Hilton v Thomas Burton

A Quick Summary of Hilton v Thomas Burton (1961)

Case name & citation: Hilton v Thomas Burton (Rhodes) Ltd [1961] 1 WLR 705; [1961] 1 All ER 74

Jurisdiction: England and Wales

Year of the case: 1961

The learned judge: Diplock J

Area of law: Vicarious liability

What is the case about?

Hilton v Thomas Burton (1961) is a tort law case that concerns vicarious liability.

Case facts (Hilton v Thomas Burton)

A group of demolition contractors decided to take an unauthorized tea break and took the employer’s van (they had permission to do so) to a café located eight miles away from their place of work. On the way back, their employer’s van crashed and one of the workers was killed due to the negligence of the driver. His widow filed a lawsuit against the employer.


Could the employer be held responsible for the actions of the employee who was negligently driving the van?

Judgment of the Court in Hilton v Thomas Burton

The employer was not held vicariously liable for the torts of the employee.

The court determined that the employer could not be held liable because the connection between the incident and the job that the workmen were employed to do was too vague.

The employee was on a “frolic of his own”.

The reasoning behind the decision

When someone is held responsible for the actions of another individual, this is known as vicarious liability. For example, employers may be held liable when employees act negligently. The idea is that it is the responsibility of the company, the manufacturer, or the public body to ensure that their employees have the necessary tools, training, and preparedness to fulfill their roles, not the employees themselves.

In general, employers may be held liable for only those wrongful actions that are carried out in the course of employment.

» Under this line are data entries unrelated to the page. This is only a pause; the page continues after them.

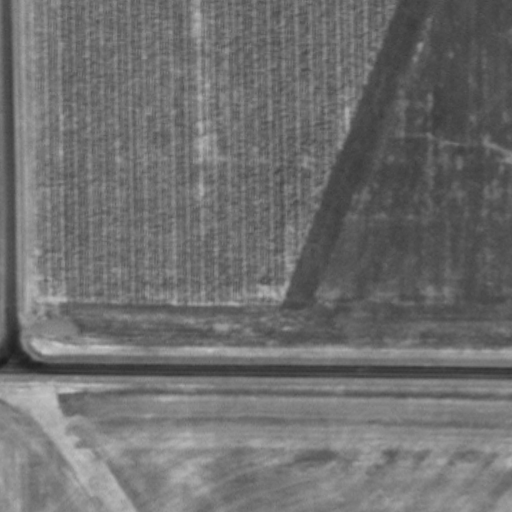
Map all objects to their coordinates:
road: (20, 187)
road: (255, 376)
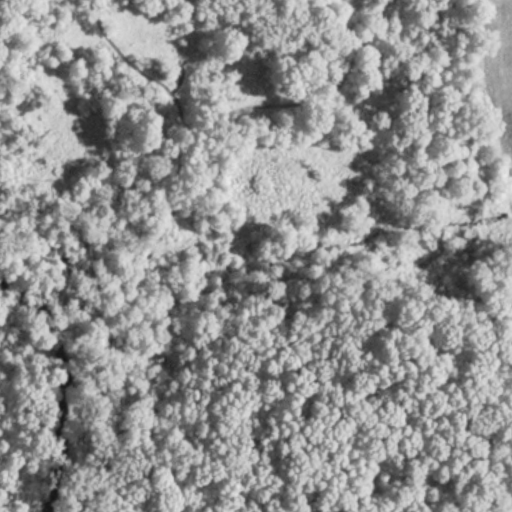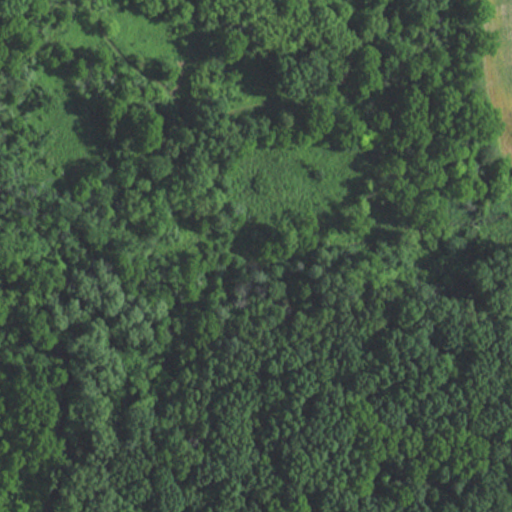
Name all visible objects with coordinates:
road: (169, 7)
crop: (499, 70)
crop: (511, 298)
road: (130, 311)
road: (146, 411)
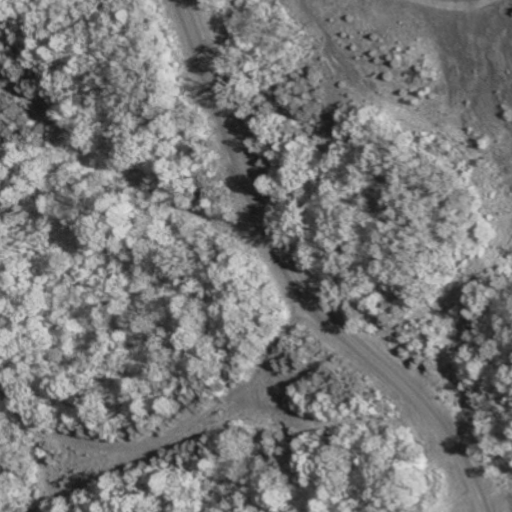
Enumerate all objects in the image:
road: (293, 280)
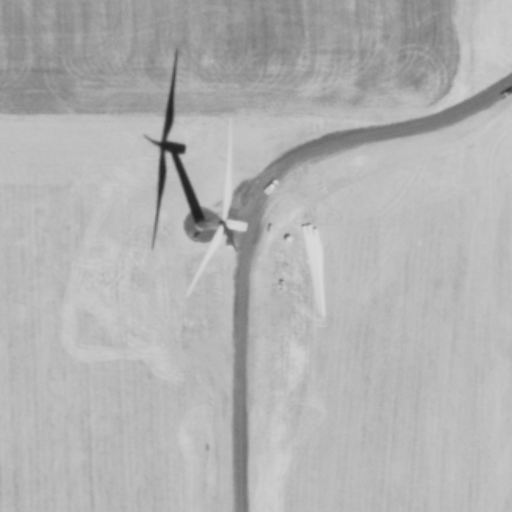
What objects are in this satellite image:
road: (247, 205)
wind turbine: (204, 225)
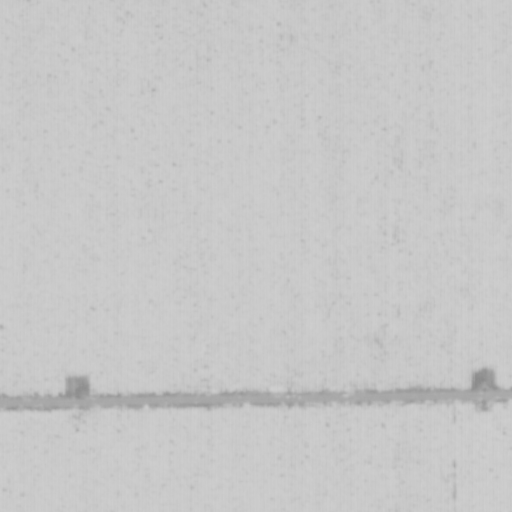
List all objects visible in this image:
crop: (256, 255)
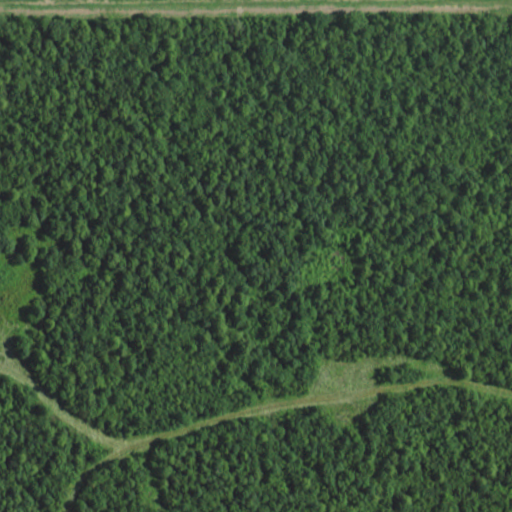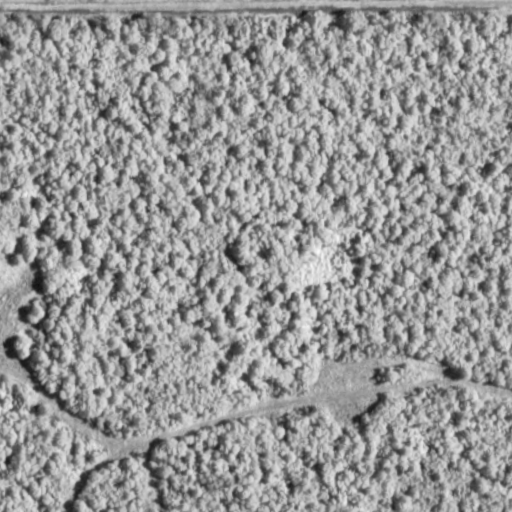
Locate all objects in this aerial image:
road: (256, 4)
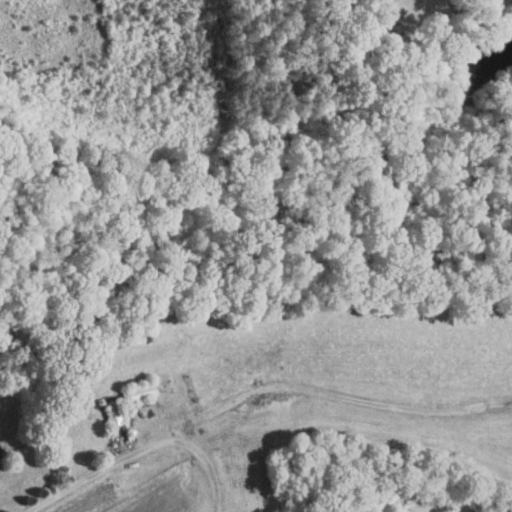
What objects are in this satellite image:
road: (349, 396)
road: (206, 460)
road: (103, 468)
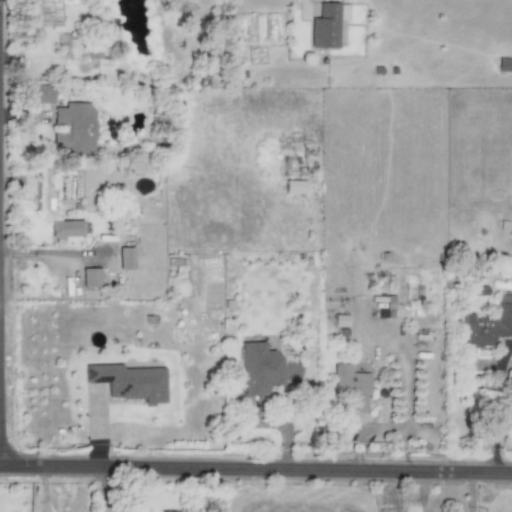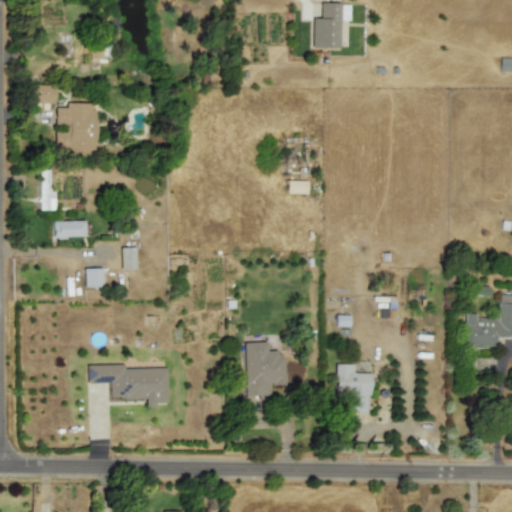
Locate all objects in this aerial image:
building: (326, 25)
building: (326, 25)
building: (93, 51)
building: (93, 51)
building: (38, 93)
building: (39, 94)
road: (1, 105)
building: (72, 127)
building: (73, 128)
building: (293, 186)
building: (294, 187)
building: (42, 191)
building: (43, 191)
building: (65, 229)
building: (65, 229)
building: (124, 257)
building: (125, 258)
building: (89, 277)
building: (90, 277)
building: (340, 320)
building: (340, 321)
building: (487, 325)
building: (487, 325)
building: (259, 369)
building: (259, 369)
building: (128, 382)
building: (129, 382)
building: (349, 388)
building: (349, 388)
road: (256, 470)
building: (168, 511)
building: (170, 511)
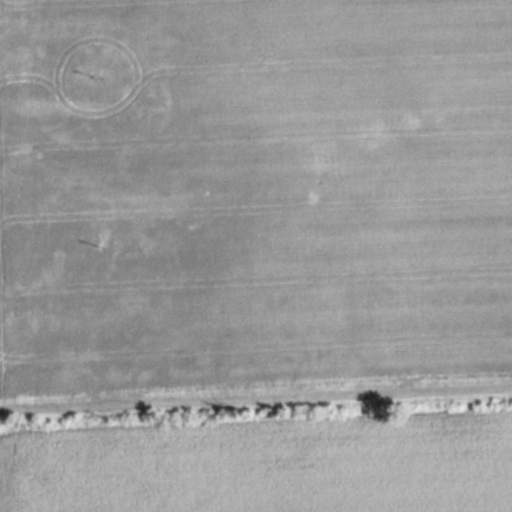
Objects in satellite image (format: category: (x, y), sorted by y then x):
crop: (255, 256)
road: (256, 392)
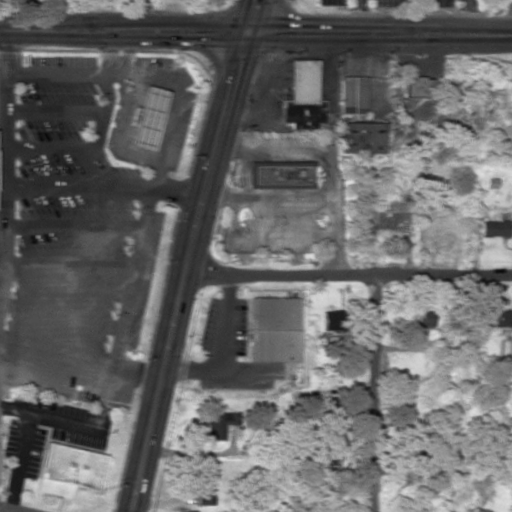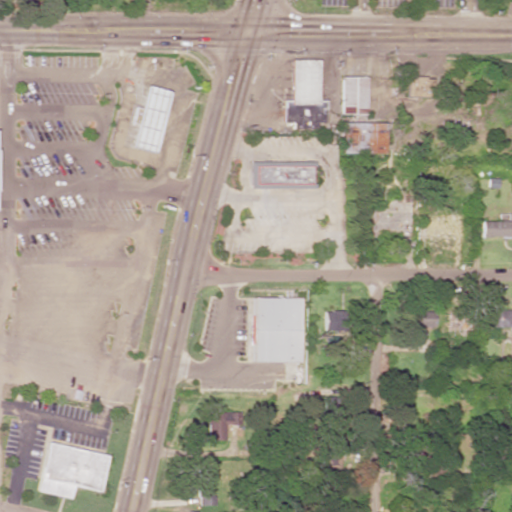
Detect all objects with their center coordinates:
road: (468, 19)
road: (119, 34)
traffic signals: (240, 37)
road: (375, 38)
road: (54, 73)
building: (417, 87)
building: (352, 95)
building: (302, 97)
road: (53, 111)
road: (103, 111)
building: (147, 118)
building: (361, 137)
road: (49, 147)
road: (3, 155)
building: (282, 174)
road: (102, 188)
road: (151, 192)
building: (437, 226)
building: (511, 228)
road: (73, 229)
building: (493, 229)
road: (187, 255)
road: (69, 265)
road: (347, 276)
road: (61, 315)
building: (419, 318)
building: (497, 318)
building: (333, 320)
building: (275, 329)
road: (79, 359)
road: (372, 394)
building: (219, 423)
road: (80, 425)
road: (19, 462)
building: (67, 470)
building: (203, 486)
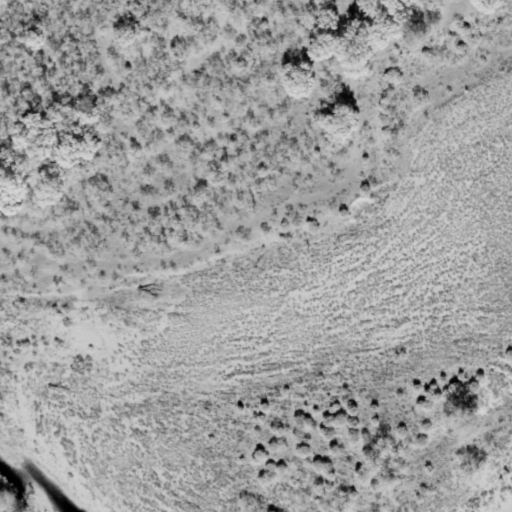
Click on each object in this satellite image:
river: (78, 468)
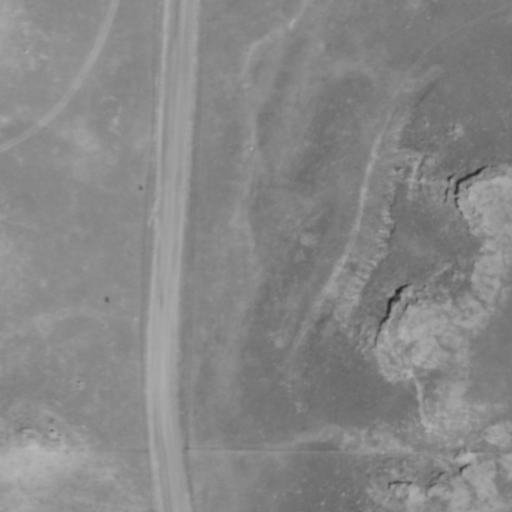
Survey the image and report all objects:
road: (160, 256)
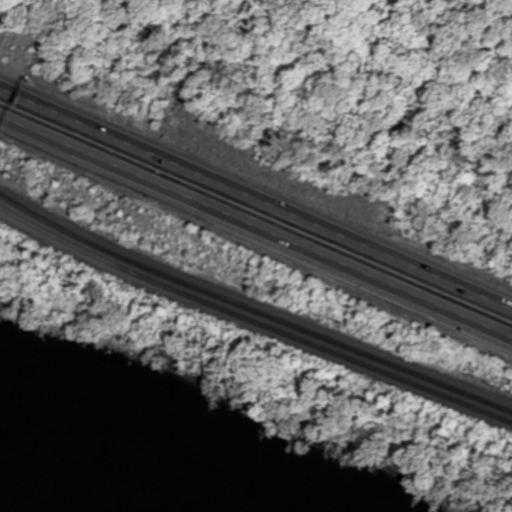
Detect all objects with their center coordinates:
road: (255, 193)
road: (255, 232)
railway: (251, 304)
railway: (252, 317)
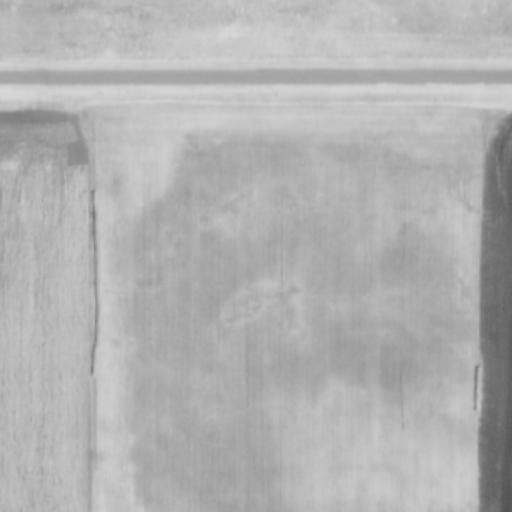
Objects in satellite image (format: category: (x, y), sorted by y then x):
road: (255, 72)
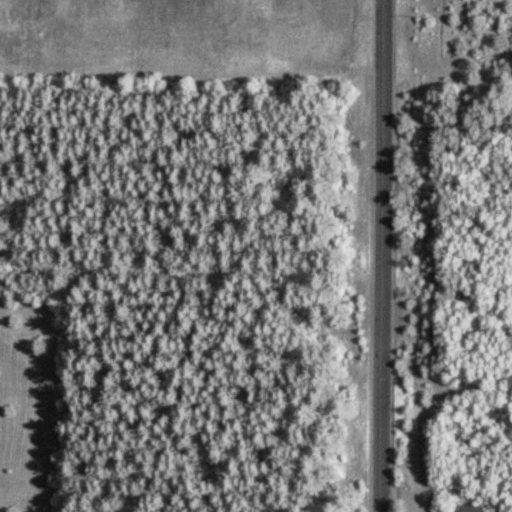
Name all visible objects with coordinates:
road: (381, 256)
building: (471, 508)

It is often said that an employee was off on a “frolic of his own” when he or she was engaged in activities unrelated to their employment. This situation may often come up when an employee, while at work or during a break in the day, decides to go off on their own and engage in an activity that is not directly related to the work that they do as part of their regular employment. In such cases, the employer won’t be liable.